◆ **Goal of the exercise**
Go over the records and copy every line with the string "dragTo".
=== Begin Enclosure ===
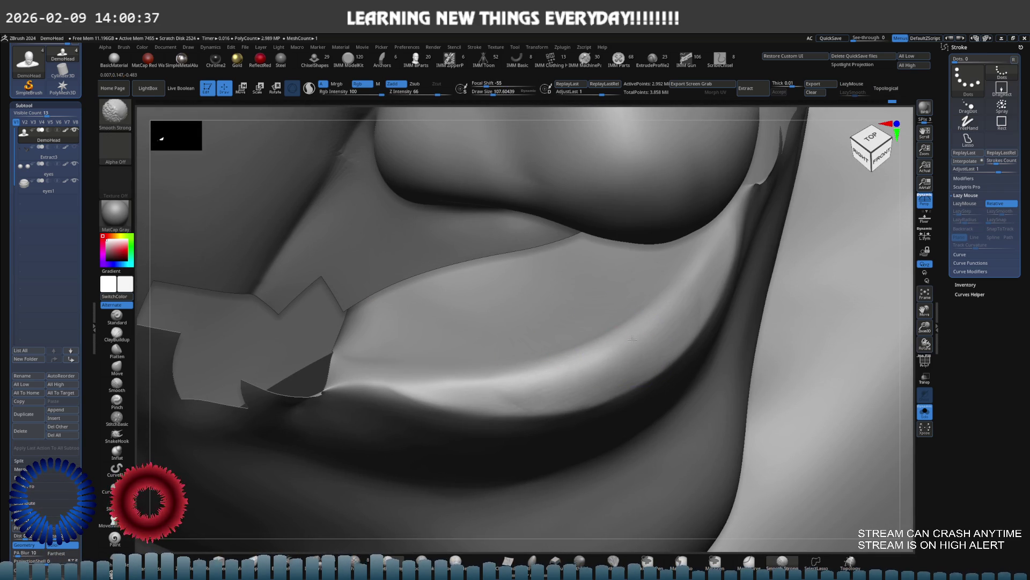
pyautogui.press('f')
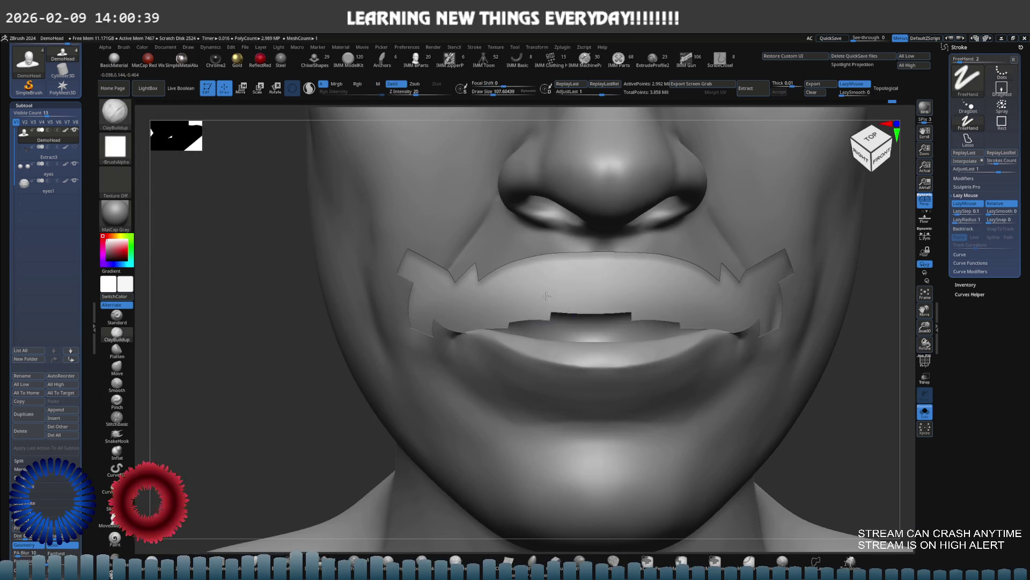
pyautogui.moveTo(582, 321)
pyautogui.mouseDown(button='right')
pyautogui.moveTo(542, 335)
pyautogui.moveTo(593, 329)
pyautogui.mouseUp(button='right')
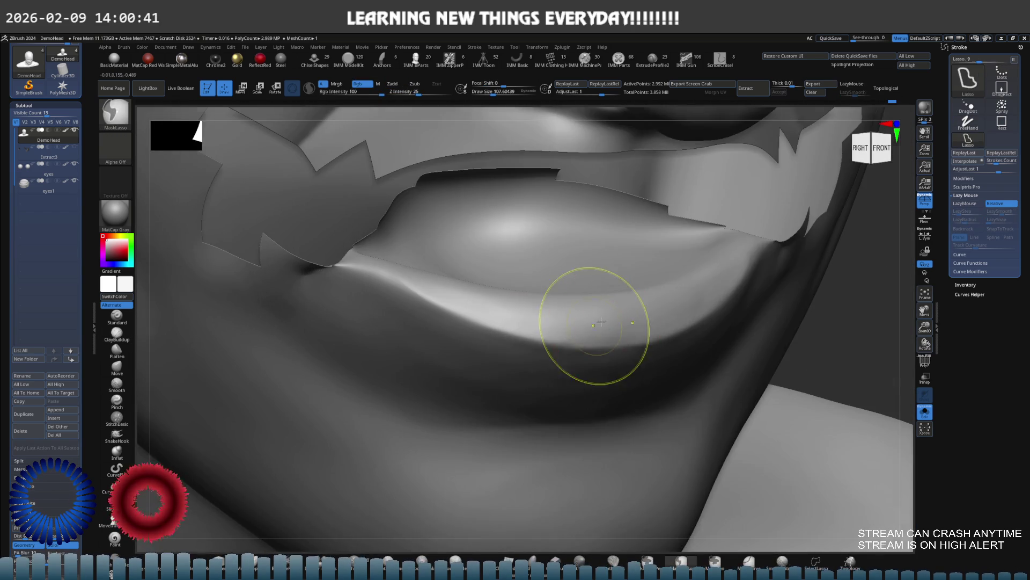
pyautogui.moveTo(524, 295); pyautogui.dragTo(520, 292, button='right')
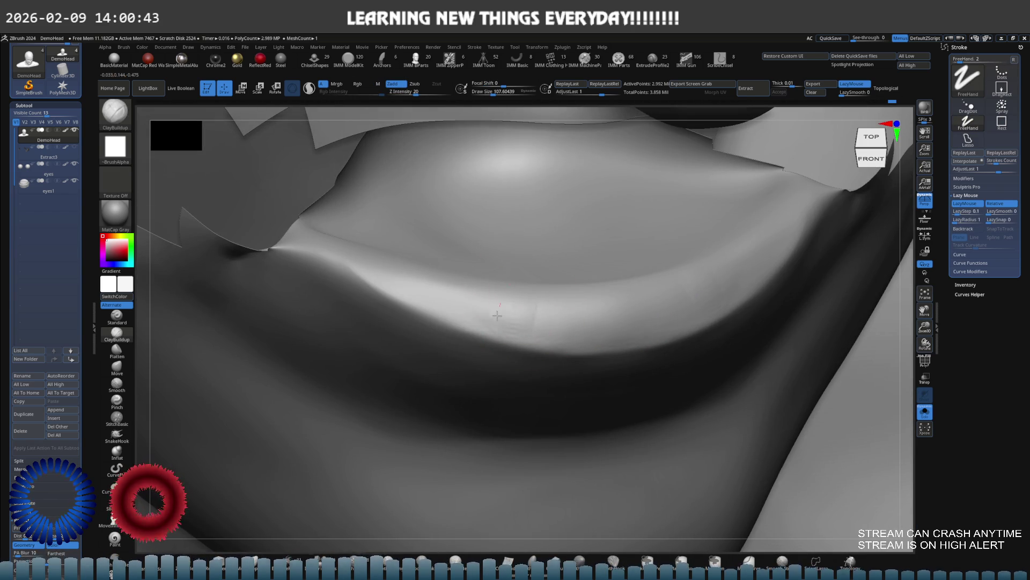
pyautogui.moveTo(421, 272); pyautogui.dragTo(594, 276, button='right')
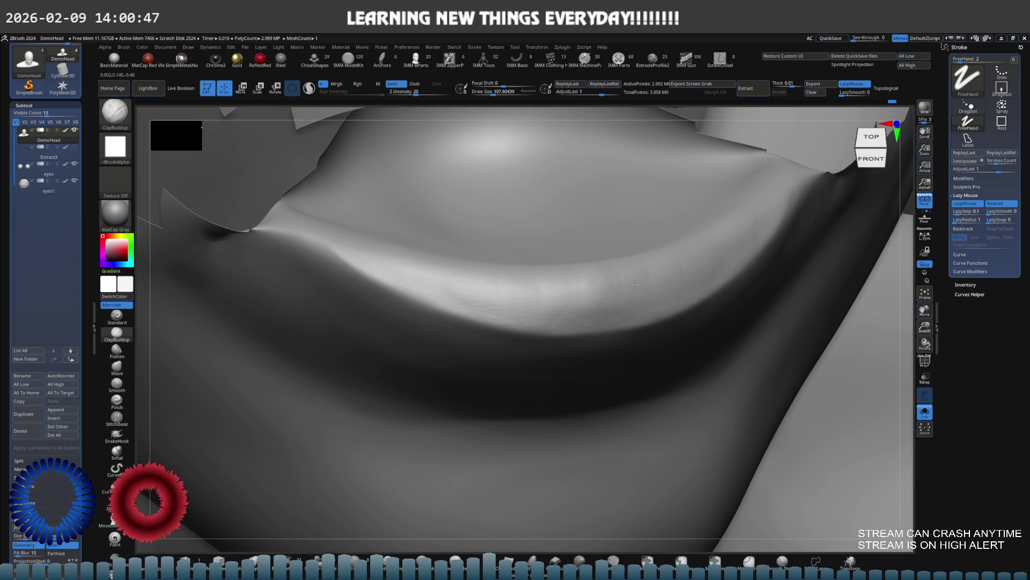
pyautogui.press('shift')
=== End Enclosure ===
=== Begin Enclosure ===
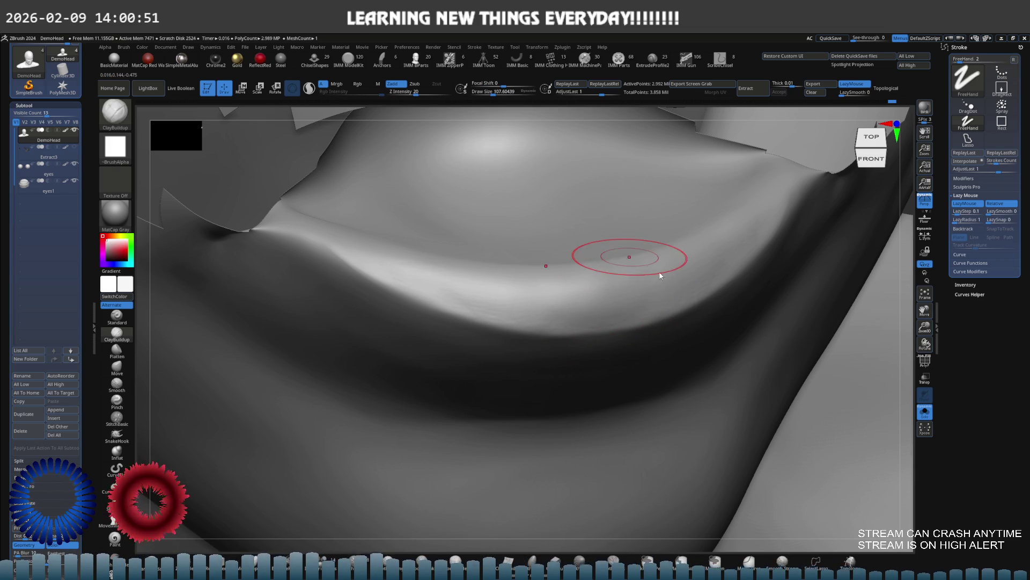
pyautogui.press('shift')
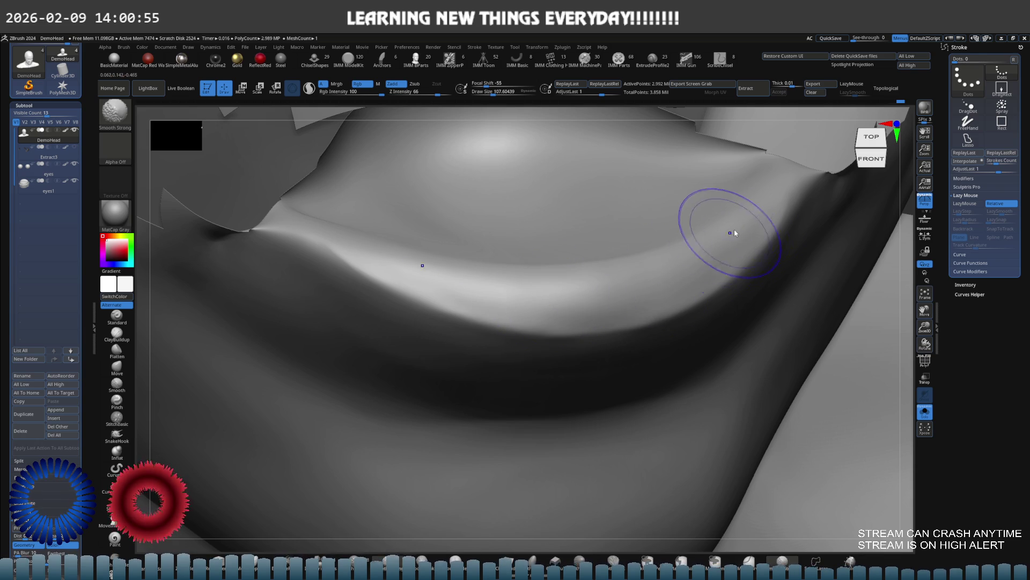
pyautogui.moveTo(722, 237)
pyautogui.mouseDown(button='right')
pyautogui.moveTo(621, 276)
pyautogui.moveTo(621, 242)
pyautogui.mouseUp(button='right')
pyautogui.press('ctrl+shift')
=== End Enclosure ===
◆ **Exercise output**
pyautogui.moveTo(524, 295); pyautogui.dragTo(520, 292, button='right')
pyautogui.moveTo(421, 272); pyautogui.dragTo(594, 276, button='right')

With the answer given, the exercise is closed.